この意味がこの時は分からなかったけど、早く削った方が業務の邪魔にならないんだろうと思い、残り2枚も簡単に削った結果
「2、4、1。」
「当たった。」
以上が今迄の経緯である。
しかし、恥ずかしい程の音楽は大音量で止まる事は無い。
「おじさん…この音楽はいつ止まるの…?」
「いやあ…コンパクトで57年も店に立ってたけど、1等と2等を同時に当てた人は初めてだよ。」
しかし店主の興奮は治る様子は見えない。
「あの…音楽…周りの目が…。」
「一瞬、エレメント詐欺かと思ったけど君は違うから!」
うっ…エレメント詐欺。
「おじさんは分かるの?」
「籤売場の店主は全員『透視』のエレメントを所有しているからね。勿論私もだ。でも君の身体には翼のエレメントしか無い。それは風のエレメントだろう?」
「あ…はい。」
押し寄せる賑やかな音楽に押し寄せる罪悪感。正しくこれは詐欺。
おまけに風のエレメントなんて嘘ついちゃったし!
この世界は分からないけど、元の世界じゃ完全に警察のお世話になるレベル!!
ごめんなさい…本当にごめん…
「はいはいはいはい!おっちゃん!」
ガッと私の肩をカズマが引き寄せてきた
「早いとこさ、換金しちゃって!俺達これから出なきゃならないからさ!」
音楽の音量に負けない大声で叫ぶ様に話を進めた。
「ああ。そうだな。今用意するからな。
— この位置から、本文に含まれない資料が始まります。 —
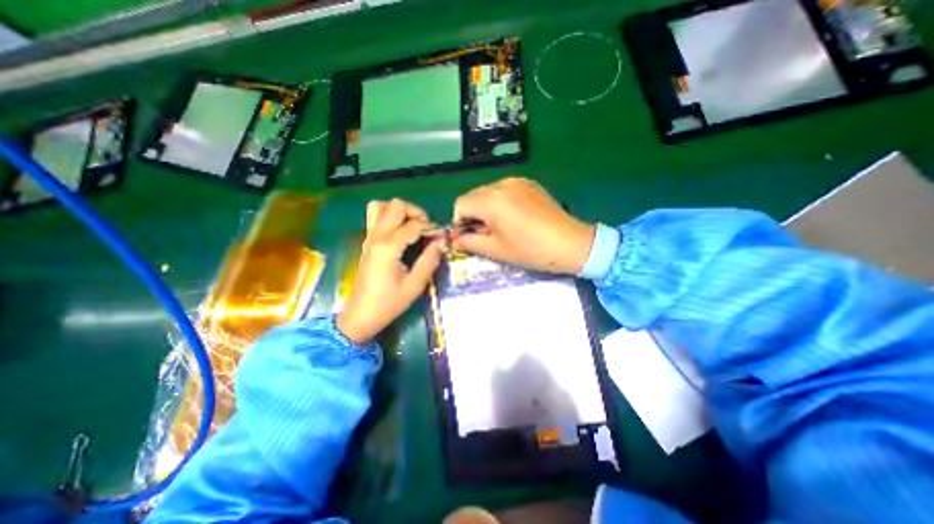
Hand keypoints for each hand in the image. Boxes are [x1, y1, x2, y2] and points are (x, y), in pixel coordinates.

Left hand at [337, 196, 442, 343]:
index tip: (441, 239)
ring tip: (412, 226)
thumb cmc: (389, 303)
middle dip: (416, 213)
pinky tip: (401, 233)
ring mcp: (369, 237)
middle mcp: (376, 236)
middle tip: (426, 230)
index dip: (431, 228)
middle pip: (396, 205)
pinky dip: (390, 217)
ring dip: (400, 211)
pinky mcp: (367, 242)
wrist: (361, 314)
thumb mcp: (415, 285)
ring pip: (381, 206)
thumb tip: (440, 241)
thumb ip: (429, 260)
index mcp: (388, 246)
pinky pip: (376, 217)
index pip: (414, 225)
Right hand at [450, 176, 594, 273]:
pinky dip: (501, 203)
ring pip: (488, 193)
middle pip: (473, 197)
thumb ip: (470, 242)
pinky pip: (504, 191)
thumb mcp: (496, 249)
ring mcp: (517, 181)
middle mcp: (500, 184)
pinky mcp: (529, 184)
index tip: (467, 238)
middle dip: (472, 215)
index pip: (460, 205)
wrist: (570, 243)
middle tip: (484, 234)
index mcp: (490, 200)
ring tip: (500, 227)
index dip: (459, 223)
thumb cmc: (530, 250)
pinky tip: (514, 218)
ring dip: (486, 209)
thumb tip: (454, 241)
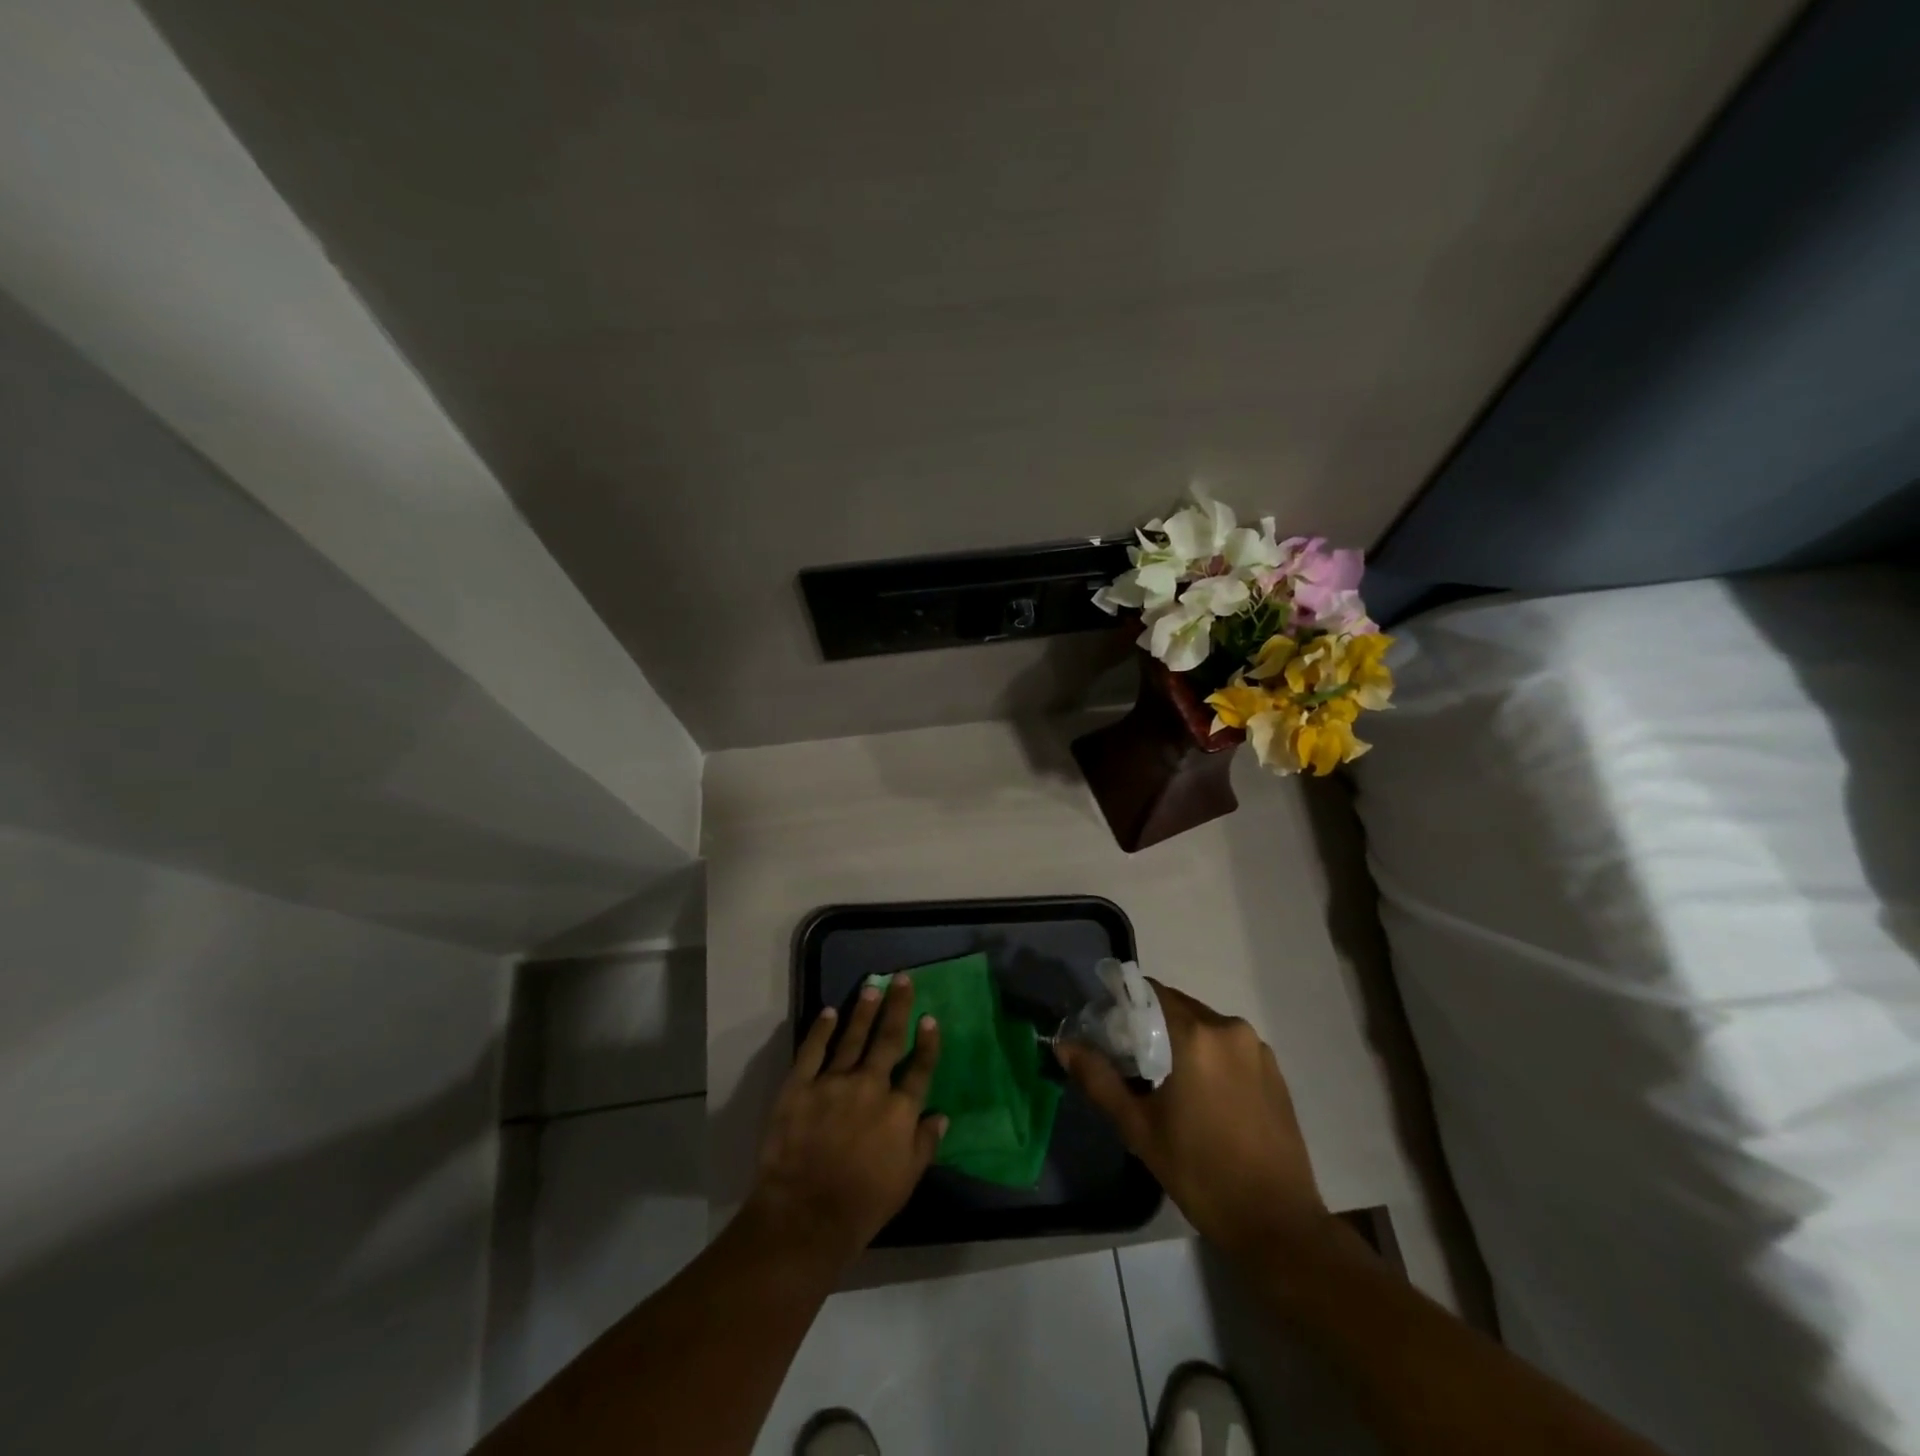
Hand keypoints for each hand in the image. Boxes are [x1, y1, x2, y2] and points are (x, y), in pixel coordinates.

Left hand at [745, 975, 945, 1265]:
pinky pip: (812, 1051)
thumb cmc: (863, 1204)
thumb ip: (925, 1144)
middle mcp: (870, 1086)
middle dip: (897, 1007)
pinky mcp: (799, 1086)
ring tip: (872, 986)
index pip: (919, 1069)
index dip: (927, 1043)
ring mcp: (833, 1083)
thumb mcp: (907, 1180)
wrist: (806, 1216)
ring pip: (852, 1038)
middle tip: (902, 979)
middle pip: (888, 1040)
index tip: (931, 1018)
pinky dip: (820, 1030)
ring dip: (863, 1011)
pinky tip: (828, 1012)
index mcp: (899, 1110)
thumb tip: (942, 1116)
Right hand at [1056, 981, 1327, 1257]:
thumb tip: (1064, 1045)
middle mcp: (1230, 1029)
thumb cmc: (1201, 1174)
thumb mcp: (1139, 1129)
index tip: (1109, 1028)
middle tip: (1131, 1059)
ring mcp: (1257, 1049)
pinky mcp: (1274, 1071)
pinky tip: (1202, 1095)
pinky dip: (1210, 1057)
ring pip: (1205, 1026)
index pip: (1152, 993)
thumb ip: (1099, 1079)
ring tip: (1166, 1081)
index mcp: (1196, 1036)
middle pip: (1179, 1007)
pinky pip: (1230, 1047)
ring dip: (1182, 1040)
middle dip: (1152, 1024)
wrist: (1277, 1225)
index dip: (1126, 1004)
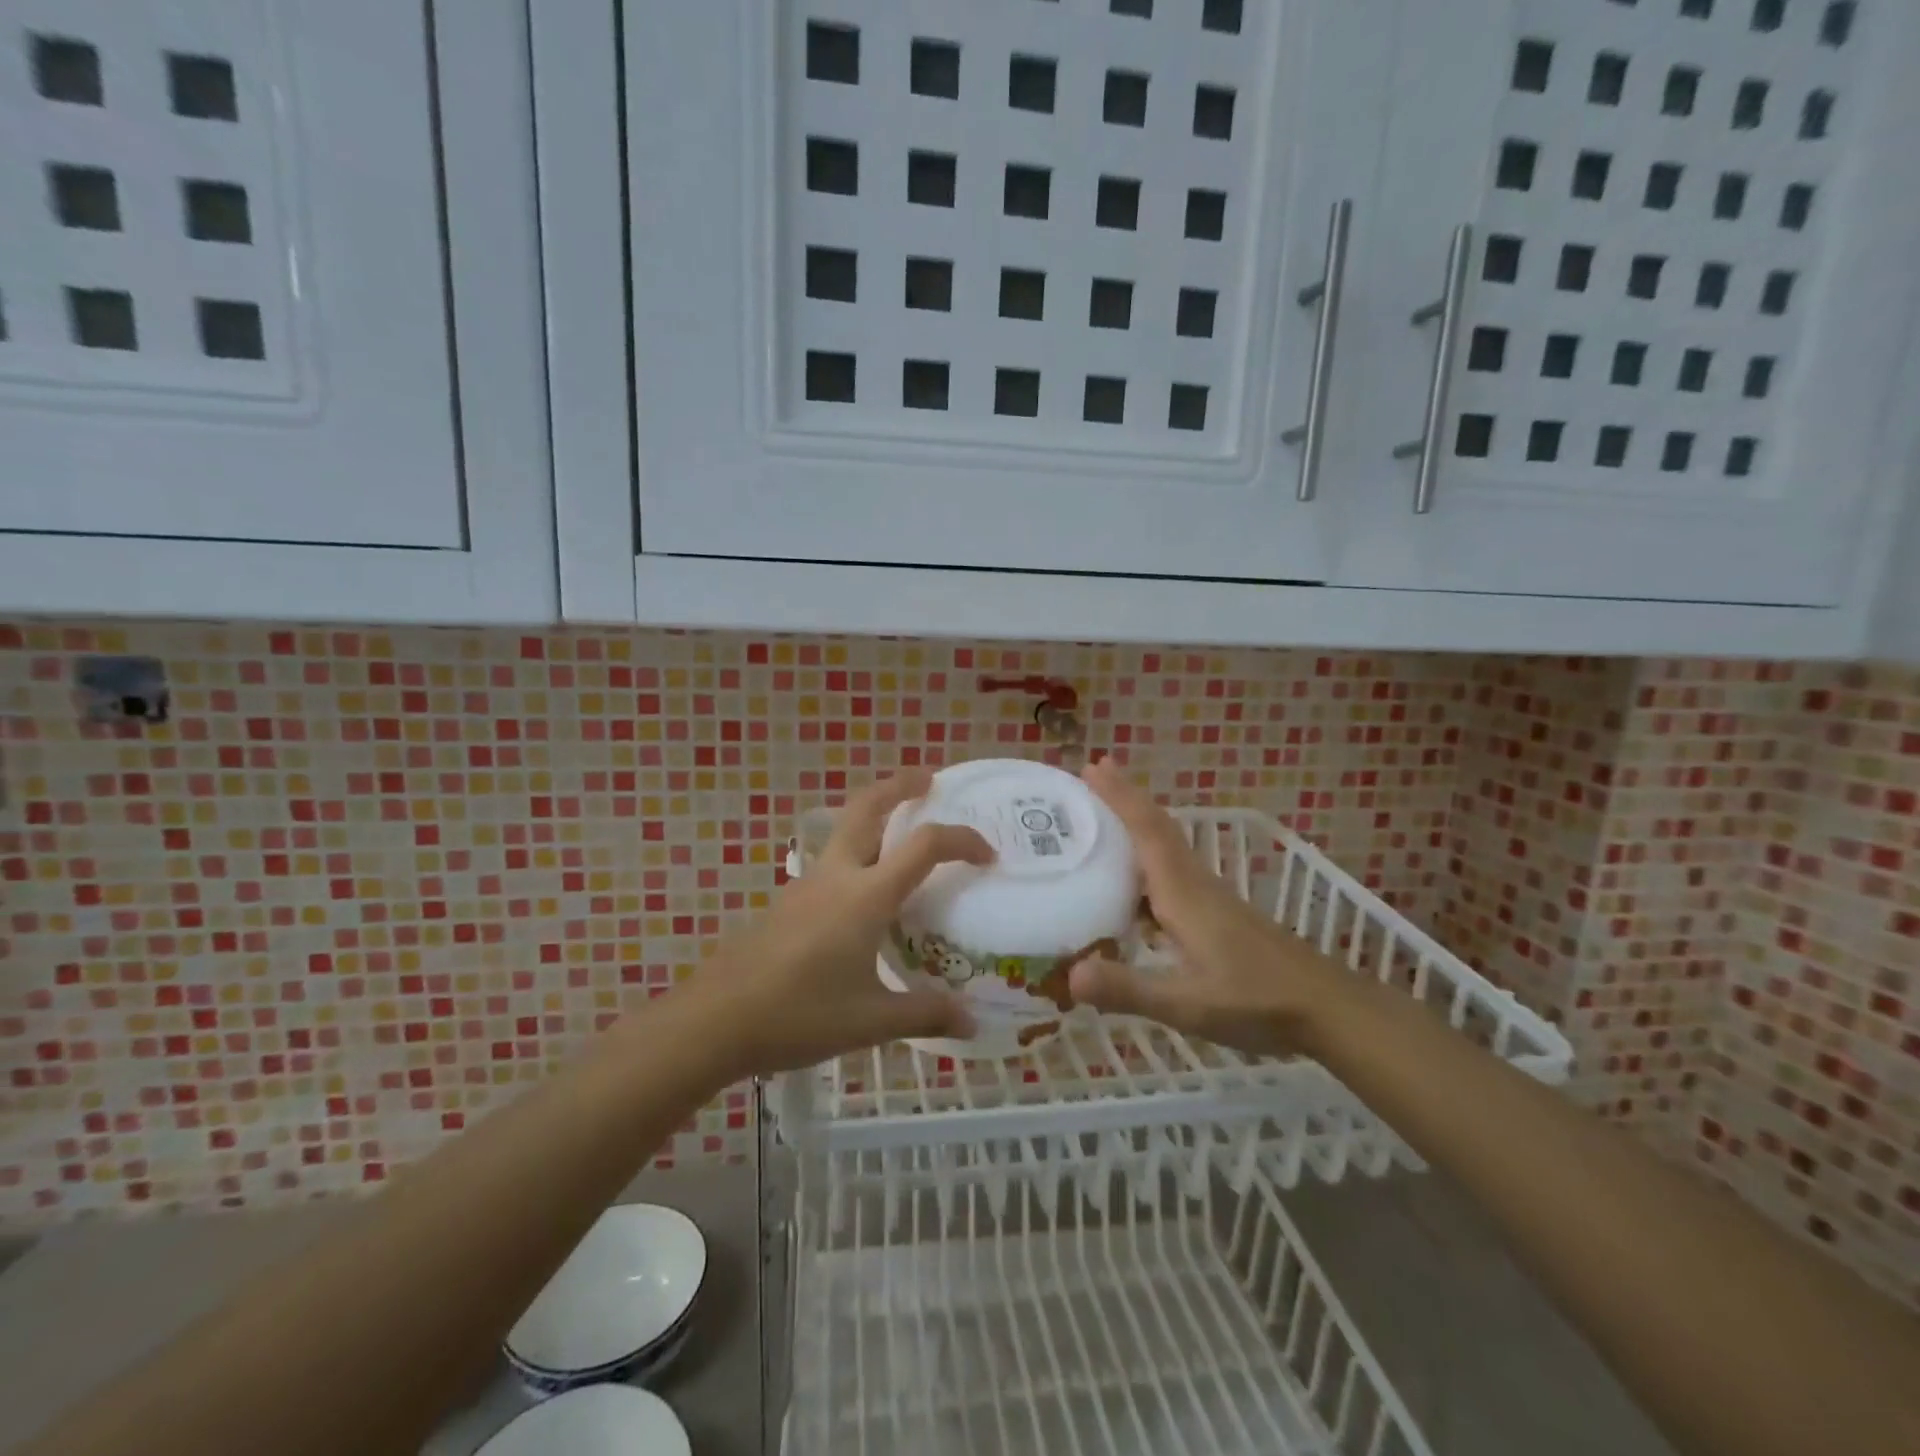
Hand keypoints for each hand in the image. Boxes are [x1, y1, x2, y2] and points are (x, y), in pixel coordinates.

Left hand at [682, 770, 993, 1077]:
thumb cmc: (798, 1015)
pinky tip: (863, 895)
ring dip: (874, 816)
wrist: (714, 1019)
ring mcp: (806, 884)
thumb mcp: (870, 1022)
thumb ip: (924, 1014)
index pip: (924, 845)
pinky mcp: (787, 901)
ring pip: (844, 829)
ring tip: (901, 834)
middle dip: (900, 785)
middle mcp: (837, 875)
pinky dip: (855, 852)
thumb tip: (971, 1022)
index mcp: (866, 896)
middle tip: (928, 780)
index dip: (962, 840)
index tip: (987, 854)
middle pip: (867, 806)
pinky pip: (830, 860)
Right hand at [1067, 757, 1337, 1056]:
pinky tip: (1132, 889)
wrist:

」
いそいそと店主は店の裏へと消えてゆく時には恥ずかしいだけだった音楽も静まり、周りの人達も何事も無かった様に其々の籤を楽しんでいた。
それからは実に曖昧な記憶だった。
私が罪悪感に飲まれてぼんやりしている間にカズマはそそくさと110万ルカを懐にしまい、私の右腕を掴んではそそくさと籤売場を退散した。
しかし『当たる罰は薦着ても当たる』と言うのか『天罰覿面』と言うのか。
籤売場を出て待っていたのは
「あのファンファーレ、カズマ君でしょ?」
両手一杯に紙袋を提げてるフェルタが、何とも言い難い笑顔で待ち受けていたのだった。